A la "Belle époque", quelles étaient les procédures de titularisation des enseignants ?
Question d'origine :
Bonjour,
Questions techniques :
- A la "Belle époque", quelles étaient les procédures de titularisation des enseignants nommés "à titre provisoire" dans un collège public (concours, ancienneté...) ?
- Est-ce que les rubriques "Ordre ou catégorie" et "Classe" qui figurent alors sur les formulaires d'évaluation sont liées au statut (titulaire ou non titulaire) de l'enseignant ? (Voir un exemple en pièce jointe.)
Merci beaucoup par avance pour votre aide et meilleurs voeux puisque c'est de saison.
Médor
Réponse du Guichet
Voici quelques pistes pour vous aider dans vos recherches.
Bonjour,
Votre questionnement est effectivement assez technique. Peut être trop pour nous, qui ne sommes que bibliothécaires municipaux.
Voici donc quelques pistes pour vous aider dans votre recherche.
Rappelons tout d'abord qu'en 1870 se met en place la Troisième République. Cette dernière va apporter une stabilité politique qui manquait à la France, et par sa croissance économique notable cette période est particulièrement propice à la mise en place et au développement du système d'éducation des français.
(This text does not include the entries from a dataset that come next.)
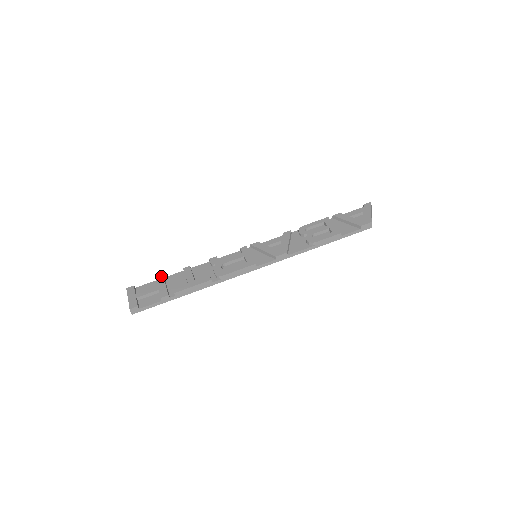
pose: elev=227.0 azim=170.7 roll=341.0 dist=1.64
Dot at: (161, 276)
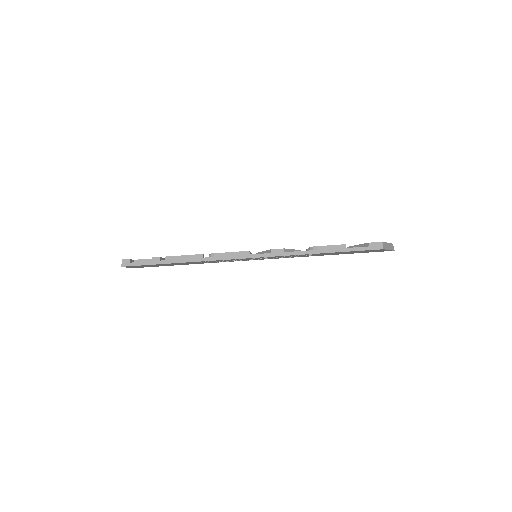
Dot at: occluded
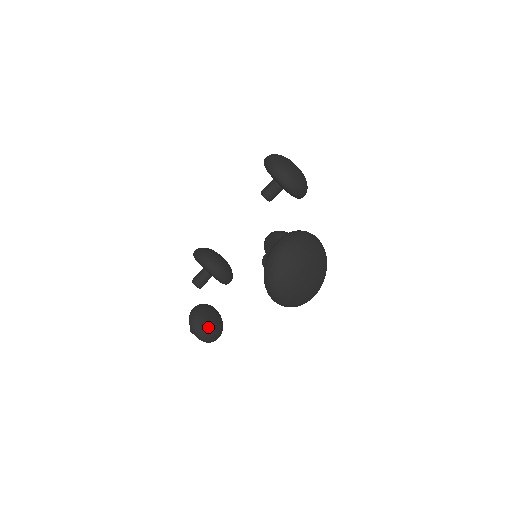
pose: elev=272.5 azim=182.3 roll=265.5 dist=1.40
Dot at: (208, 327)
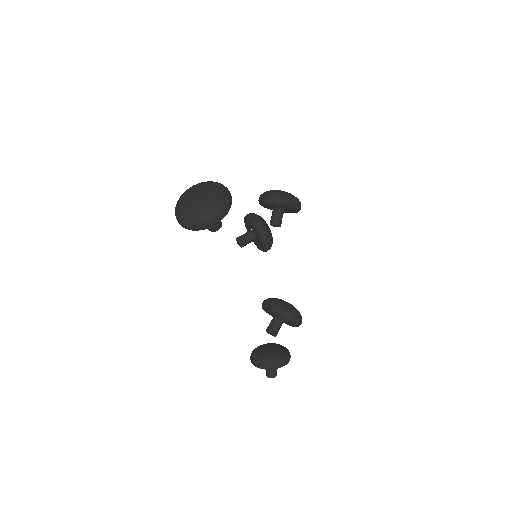
Dot at: (260, 351)
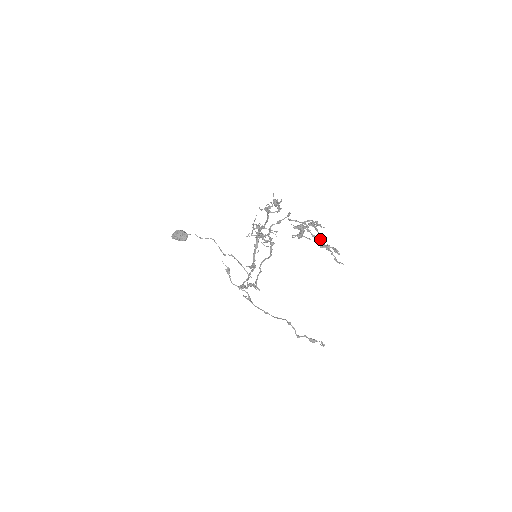
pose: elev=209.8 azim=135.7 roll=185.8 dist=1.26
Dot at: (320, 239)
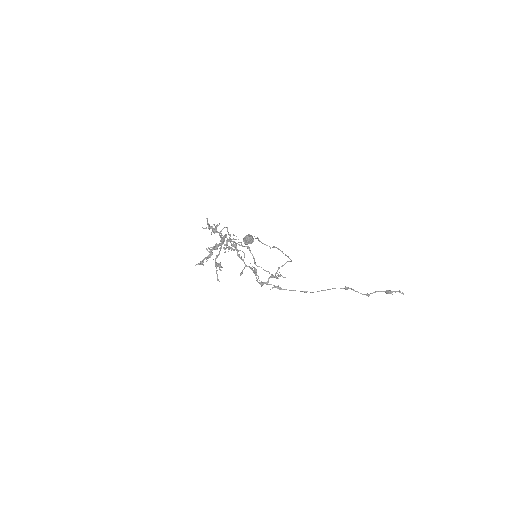
Dot at: (215, 259)
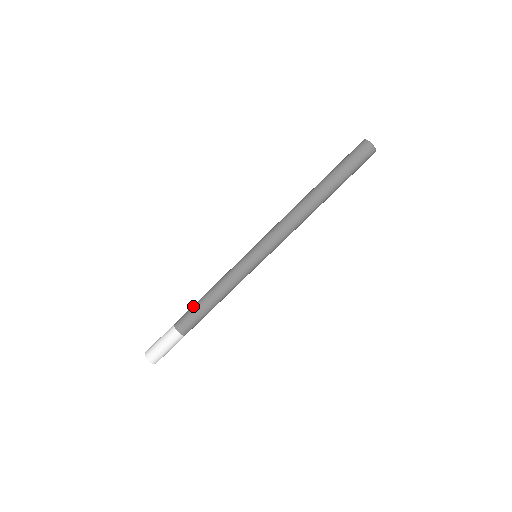
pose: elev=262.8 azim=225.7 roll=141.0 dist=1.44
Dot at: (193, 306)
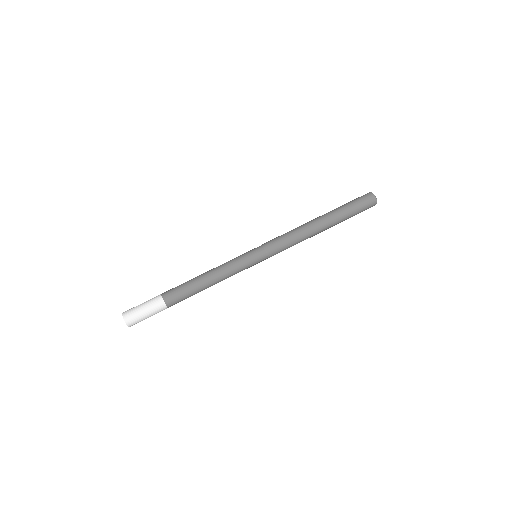
Dot at: (185, 282)
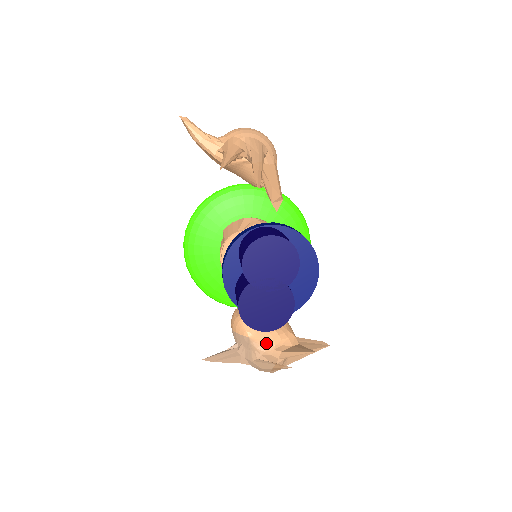
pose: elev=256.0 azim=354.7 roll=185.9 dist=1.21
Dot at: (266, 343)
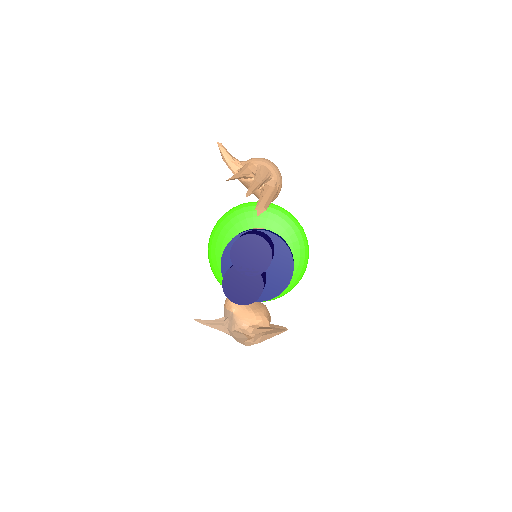
Dot at: (244, 320)
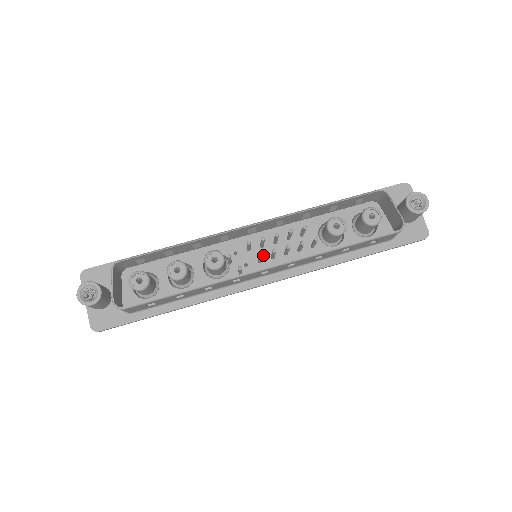
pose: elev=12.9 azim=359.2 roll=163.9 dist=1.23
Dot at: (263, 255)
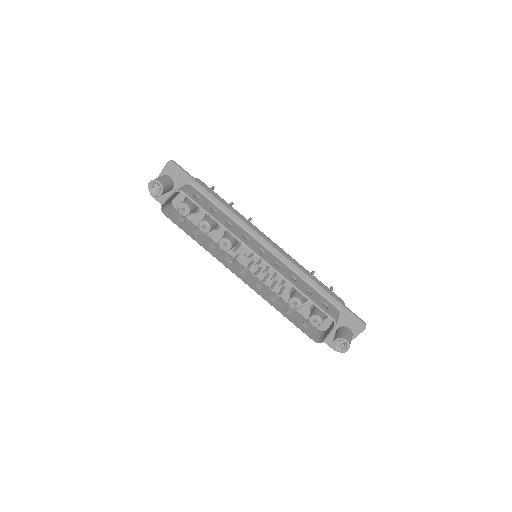
Dot at: occluded
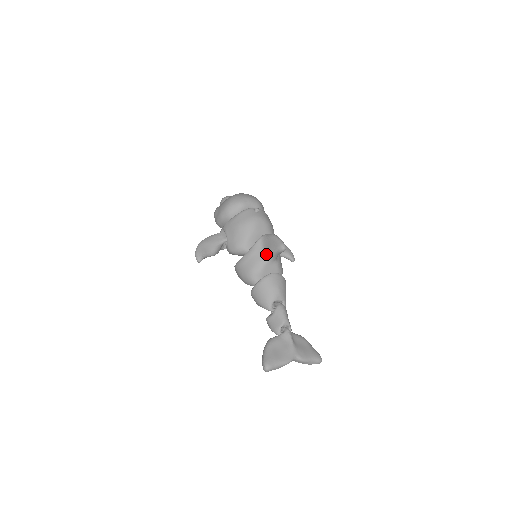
Les années 1880 sont marquées par des changements fondamentaux dans le système éducatif français, changements essentiellement portés, du moins au début, par Jules Ferry (plusieurs fois ministre de l'Instruction publique et des Beaux-Arts entre 1879 et 1883) et son principal conseiller Ferdinand Buisson. Les lois Jules Ferry de la fin du XIXe siècle qui rendent l'école laïque, obligatoire et gratuite sont l'aboutissement d'un mouvement de laïcisation de l'école.
Ainsi, Paul Bert affirme en 1880 sa volonté de remplacer l'enseignement religieux par l'éducation civique en disant : « c'est notre église laïque à nous, où l'on enseigne des vérités scientifiques et démontrables (…), où l'on enseigne les vertus civiques et la religion de la Patrie». La loi instaure un enseignement obligatoire de 6 à 13 ans. La laïcité, proclamée dès 1881 avec la suppression de l'éducation religieuse dans l'enseignement public.
Les instituteurs sont la cheville ouvrière de ce système, qui tient grâce à cette croyance dans un progrès social grâce à l'école, dont ils se font le relais et la promotion sociale des ouvriers est à l'ordre du jour. En revanche, les lycées sont payants et restent donc réservés aux enfants de la bourgeoisie. Les inégalités hommes-femmes, encore très marquées, laissent apparaître de premiers signes d'émancipation de ces dernières, principalement du fait de leur accès à une éducation primaire après la mise en place des lois scolaires. (source Wikipédia, Histoire de l'éducation en France)
Commençons tout d'abord par des articles qui traitent de votre sujet.
A la fin du siècle dernier, le drame de l'enseignement secondaire public était la baisse des effectifs. Pour en étudier les causes et préciser les remèdes, une Commission d'Enquête parlementaire fut constituée en 1898 sous la présidence d'Alexandre Ribot. Elle diffusa un questionnaire, recueillit de nombreuses dépositions, reçut des réponses écrites, émanant de « personnalités » et de membres de l'enseignement. Elle déposa son rapport général le 16 novembre 1899 sur le bureau de la Chambre, rapport qui est à l'origine de la loi de 1902. Ces effectifs, quels étaient-ils ? La population des collèges passait de 41 304 en 1881 à 33 949 en 1898 alors que dans les établissements confessionnels les effectifs montaient de 50 085 en 1887 à 67 643 en 1898.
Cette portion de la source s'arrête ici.